All my Pentax lenses are M series ones, the 28mm f/2.8 (£50), 50mm f/1.7 (£40) and the 80-200mm f/4.5 (£25), i paid £10 for the body and then spent £40 on having the camera serviced by a camera repair man, so about £165; but these are all excellent quality examples so i didn't cheap out on the kit, the body was cheap but in superb cosmetic condition so i paid to have it fixed. This is a film camera though, not digital.

The cheapest good option for a film SLR is probably a Praktica MTL5B (or MTL3) with a Helios 44M or Pentacon 50mm lens, can usually get that for £20, heck i even got one for free. Also the B series Praktica range is prime for cheap cameras with good optics as the lenses can't be mounted on a modern DSLR so no one wants them.

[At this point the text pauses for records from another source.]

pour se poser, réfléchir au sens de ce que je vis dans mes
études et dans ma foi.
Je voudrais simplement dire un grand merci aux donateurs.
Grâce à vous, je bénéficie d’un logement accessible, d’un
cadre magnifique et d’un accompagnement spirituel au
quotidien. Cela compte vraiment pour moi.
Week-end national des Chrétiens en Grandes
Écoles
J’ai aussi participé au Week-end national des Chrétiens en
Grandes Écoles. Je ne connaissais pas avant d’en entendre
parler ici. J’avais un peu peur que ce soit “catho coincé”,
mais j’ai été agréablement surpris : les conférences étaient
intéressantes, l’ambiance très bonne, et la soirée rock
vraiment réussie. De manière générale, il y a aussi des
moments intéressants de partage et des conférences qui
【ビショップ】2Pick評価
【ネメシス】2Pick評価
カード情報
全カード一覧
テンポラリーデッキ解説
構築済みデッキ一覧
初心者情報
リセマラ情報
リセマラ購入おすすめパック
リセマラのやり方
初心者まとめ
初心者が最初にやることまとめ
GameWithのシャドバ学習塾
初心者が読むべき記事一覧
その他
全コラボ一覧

If you do get a DSLR, the 18-55mm kit lens that comes with them is usually enough for 95% of tasks, i know it does with my DSLR.

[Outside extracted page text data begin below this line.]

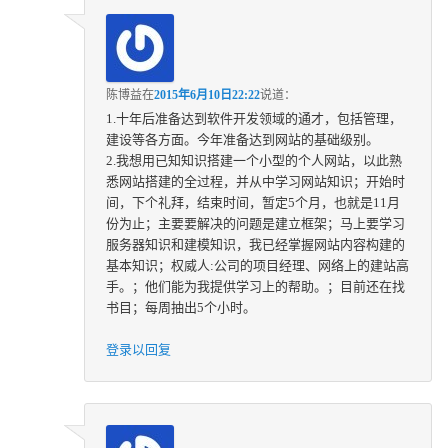
陈博益
在
2015年6月10日22:22
说道：
1.十年后准备达到软件开发领域的通才，包括管理，
建设等各方面。今年准备达到网站的基础级别。
2.我想用已知知识搭建一个小型的个人网站，以此熟
悉网站搭建的全过程，并从中学习网站知识；开始时
间，下个礼拜，结束时间，暂定5个月，也就是11月
份为止；主要要解决的问题是建立框架；马上要学习
服务器知识和建模知识，我已经掌握网站内容构建的
基本知识；权威人:公司的项目经理、网络上的建站高
手。；他们能为我提供学习上的帮助。；目前还在找
书目；每周抽出5个小时。
登录以回复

I'm a bit of a gear head with a camera buying problem though, 99% of the film cameras i own are manual focus; this morning i ordered a Zorki 4 with a Jupiter-8 50/2 lens just so i can have the lens for my Zorki 1B. At the moment i have a Praktica MTL3, Zorki 1B, Polaroid 230 (all with film in) and Nikon D5000 sitting on my desk, with another 40 cameras in a box in the cupboard.


----------



## bretti_kivi (Apr 22, 2008)

I want a 28/3.5 for video work. All the SMC-K, -M, and -A series lenses are similar: they're lovely to work with, damped mechanisms, smooth movements and therefore really easy to focus manually - which is what I want when filming HD.

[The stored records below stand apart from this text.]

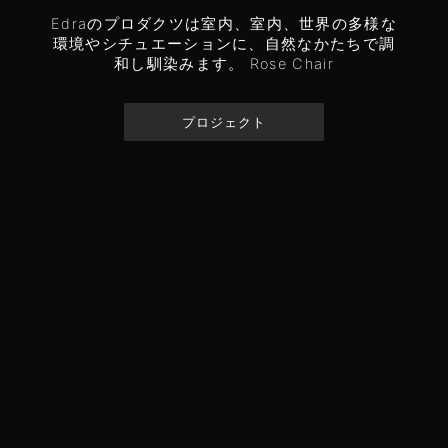
Edraのプロダクツは室内、室内、世界の多様な
環境やシチュエーションに、自然なかたちで調
和し馴染みます。 Rose Chair
プロジェクト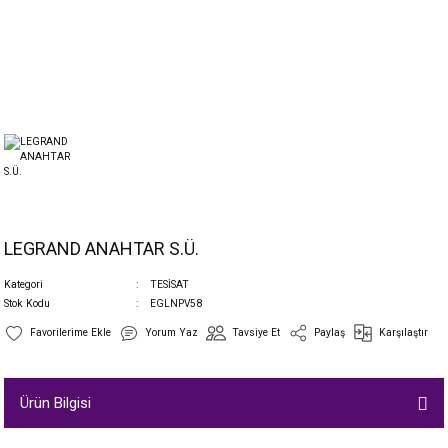
LEGRAND ANAHTAR S.Ü.
Kategori
TESİSAT
Stok Kodu
EGLNPV58
Yorum Yaz
Tavsiye Et
Paylaş
Karşılaştır
Ürün Bilgisi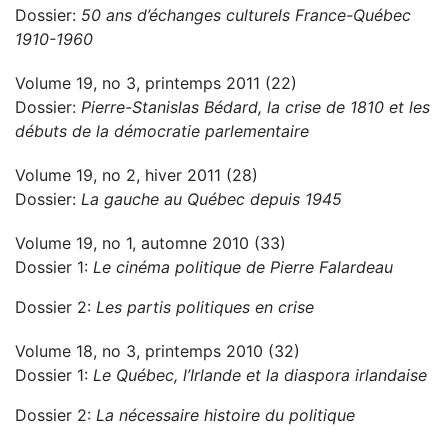
Dossier:
50 ans d’échanges culturels France-Québec
1910-1960
Volume 19, no 3, printemps 2011 (22)
Dossier:
Pierre-Stanislas Bédard, la crise de 1810 et les
débuts de la démocratie parlementaire
Volume 19, no 2, hiver 2011 (28)
Dossier:
La gauche au Québec depuis 1945
Volume 19, no 1, automne 2010 (33)
Dossier 1:
Le cinéma politique de Pierre Falardeau
Dossier 2:
Les partis politiques en crise
Volume 18, no 3, printemps 2010 (32)
Dossier 1:
Le Québec, l’Irlande et la diaspora irlandaise
Dossier 2:
La nécessaire histoire du politique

I don't have a film body, I just use them on my K10D (which is hopefully up for replacement soon with a K5).

Bret


----------



## Maxtor (Feb 23, 2007)

The Panasonic FZ20 has got manual focus.

A great camera too with very nice glass.

Maxtor.


----------



## VIPER (May 30, 2007)

I think I'm correct in saying the Fuji HS10 (which I'm also seriously considering) has a manual focus ring (and manual zoom)?


----------



## Maxtor (Feb 23, 2007)

Viper said:


> I think I'm correct in saying the Fuji HS10 (which I'm also seriously considering) has a manual focus ring (and manual zoom)?


It does Viper.

Maxtor.


----------



## VIPER (May 30, 2007)

Thought so, thanks Maxtor :thumb: The more I've read about the HS10, the more I can see it does everything I'll need so I'm 90% set on getting this now (apologies to the OP, I ought to be posting this on my own thread in here really ).


----------



## grayfox (Apr 15, 2008)

Viper said:


> Thought so, thanks Maxtor :thumb: The more I've read about the HS10, the more I can see it does everything I'll need so I'm 90% set on getting this now (apologies to the OP, I ought to be posting this on my own thread in here really ).


Haha, np's mate.


----------